**ACTIVITY:** From the material below, pull each line containing the string "послания".

——

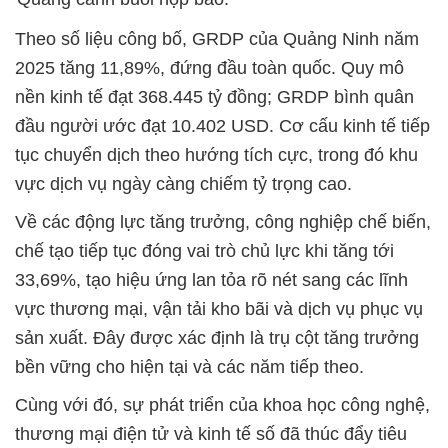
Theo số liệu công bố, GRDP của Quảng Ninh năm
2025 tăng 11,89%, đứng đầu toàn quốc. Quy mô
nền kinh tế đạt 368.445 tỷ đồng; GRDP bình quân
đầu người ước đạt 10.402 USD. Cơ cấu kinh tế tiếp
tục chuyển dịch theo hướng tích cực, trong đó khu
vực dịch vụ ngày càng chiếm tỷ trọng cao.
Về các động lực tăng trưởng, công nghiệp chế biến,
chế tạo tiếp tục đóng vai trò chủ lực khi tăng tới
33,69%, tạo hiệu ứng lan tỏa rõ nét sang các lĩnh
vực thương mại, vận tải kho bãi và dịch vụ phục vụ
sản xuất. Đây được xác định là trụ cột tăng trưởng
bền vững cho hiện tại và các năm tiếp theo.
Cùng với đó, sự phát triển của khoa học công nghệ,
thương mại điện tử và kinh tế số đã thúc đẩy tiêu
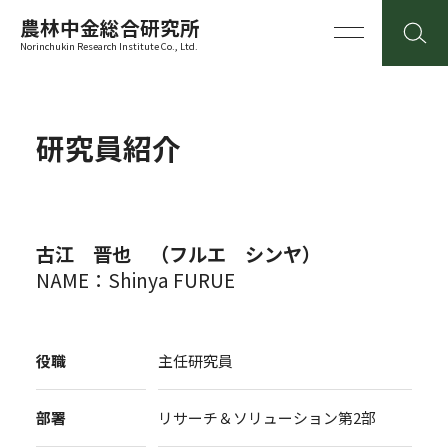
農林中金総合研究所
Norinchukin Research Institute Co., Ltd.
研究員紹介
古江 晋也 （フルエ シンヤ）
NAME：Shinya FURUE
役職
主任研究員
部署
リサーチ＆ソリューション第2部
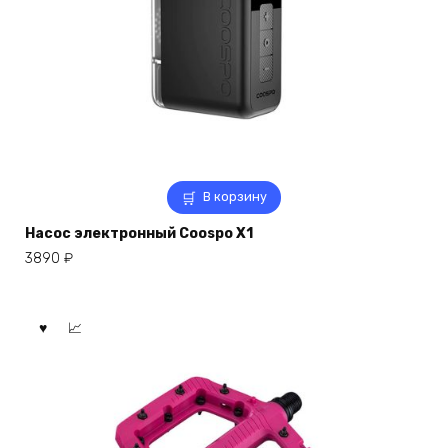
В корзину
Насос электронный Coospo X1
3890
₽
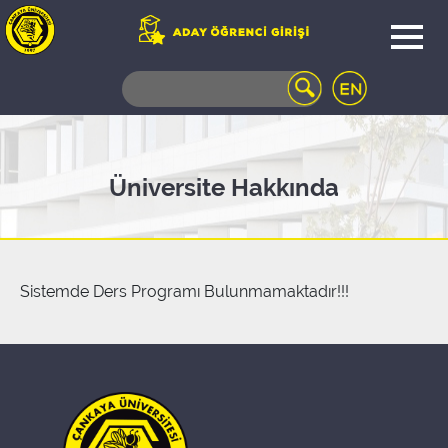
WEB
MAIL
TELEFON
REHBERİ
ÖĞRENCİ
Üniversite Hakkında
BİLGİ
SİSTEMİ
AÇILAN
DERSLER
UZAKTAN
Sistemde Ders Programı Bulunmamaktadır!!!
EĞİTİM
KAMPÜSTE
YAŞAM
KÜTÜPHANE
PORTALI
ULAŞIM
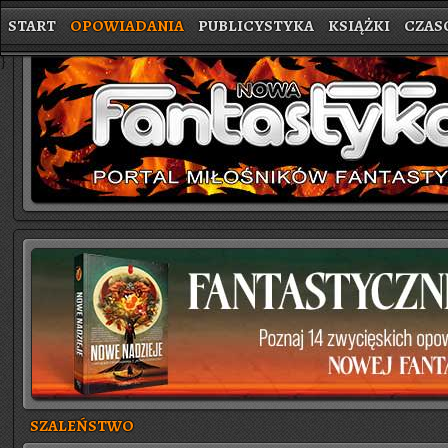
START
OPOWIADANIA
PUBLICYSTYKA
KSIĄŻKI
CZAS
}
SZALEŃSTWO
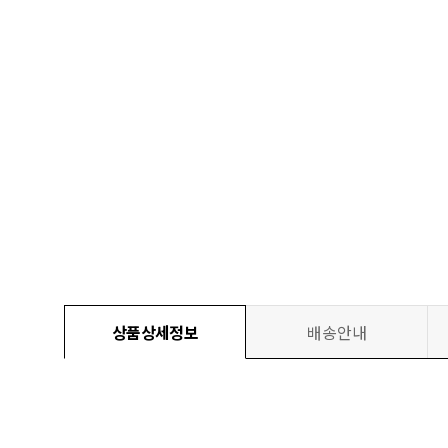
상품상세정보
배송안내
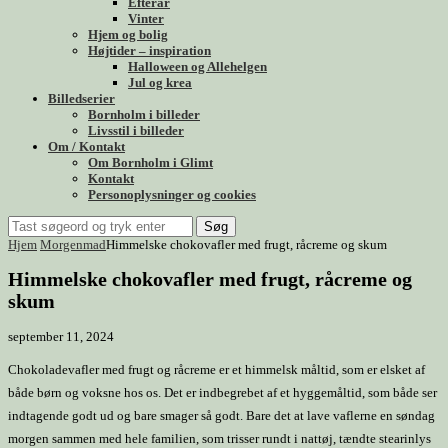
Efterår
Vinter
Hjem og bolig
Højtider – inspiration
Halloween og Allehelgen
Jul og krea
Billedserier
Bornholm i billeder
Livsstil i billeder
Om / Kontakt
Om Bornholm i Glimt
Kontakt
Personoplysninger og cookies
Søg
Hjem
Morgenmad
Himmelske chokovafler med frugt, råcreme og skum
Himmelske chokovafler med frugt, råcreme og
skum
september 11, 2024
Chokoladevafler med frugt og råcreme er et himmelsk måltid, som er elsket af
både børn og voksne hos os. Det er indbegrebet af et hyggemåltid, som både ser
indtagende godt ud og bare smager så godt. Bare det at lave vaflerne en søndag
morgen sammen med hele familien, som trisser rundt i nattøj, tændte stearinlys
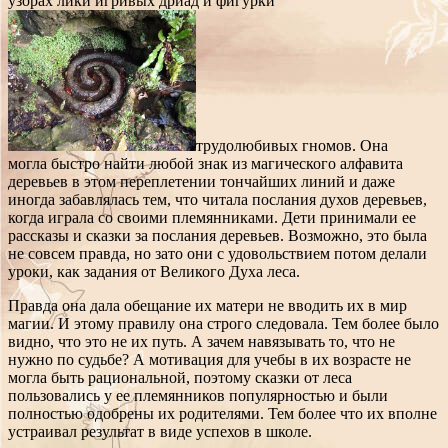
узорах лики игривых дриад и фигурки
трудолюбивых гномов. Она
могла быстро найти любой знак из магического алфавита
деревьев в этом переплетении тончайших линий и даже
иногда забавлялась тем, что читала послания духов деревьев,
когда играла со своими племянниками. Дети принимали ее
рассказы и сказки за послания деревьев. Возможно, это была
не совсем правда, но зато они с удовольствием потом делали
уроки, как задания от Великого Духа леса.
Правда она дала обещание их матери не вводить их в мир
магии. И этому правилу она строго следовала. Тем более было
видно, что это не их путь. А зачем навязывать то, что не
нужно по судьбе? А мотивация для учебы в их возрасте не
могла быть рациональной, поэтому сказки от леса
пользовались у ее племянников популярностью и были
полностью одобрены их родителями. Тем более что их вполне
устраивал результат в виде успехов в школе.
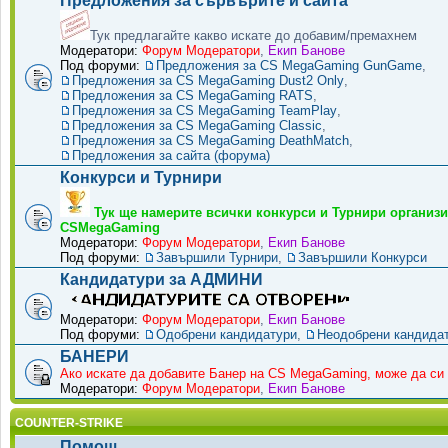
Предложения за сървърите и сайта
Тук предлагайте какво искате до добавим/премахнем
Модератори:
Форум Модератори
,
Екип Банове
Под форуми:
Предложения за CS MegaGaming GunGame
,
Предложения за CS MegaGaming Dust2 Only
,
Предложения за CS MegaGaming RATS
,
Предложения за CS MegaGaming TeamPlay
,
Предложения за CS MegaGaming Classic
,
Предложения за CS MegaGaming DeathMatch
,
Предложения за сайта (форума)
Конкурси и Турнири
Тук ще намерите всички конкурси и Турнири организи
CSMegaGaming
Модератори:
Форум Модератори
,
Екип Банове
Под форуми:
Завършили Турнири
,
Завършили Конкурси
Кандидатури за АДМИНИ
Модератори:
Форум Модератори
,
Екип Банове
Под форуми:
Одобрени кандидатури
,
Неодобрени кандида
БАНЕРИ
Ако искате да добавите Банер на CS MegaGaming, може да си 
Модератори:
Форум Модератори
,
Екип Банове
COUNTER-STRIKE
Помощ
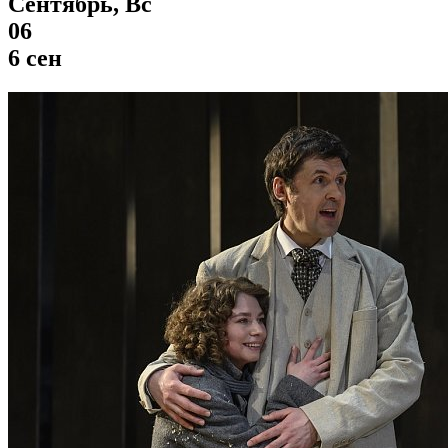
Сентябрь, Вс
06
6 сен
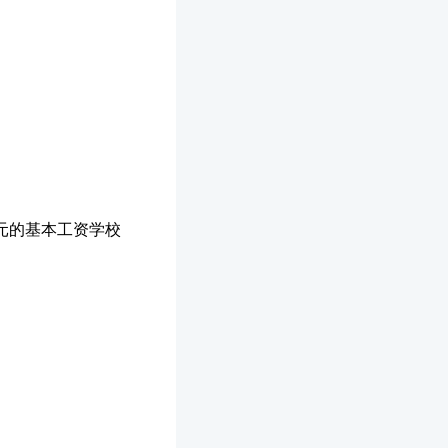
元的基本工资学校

——

**RESPONSE BOX:**
иногда забавлялась тем, что читала послания духов деревьев,
рассказы и сказки за послания деревьев. Возможно, это была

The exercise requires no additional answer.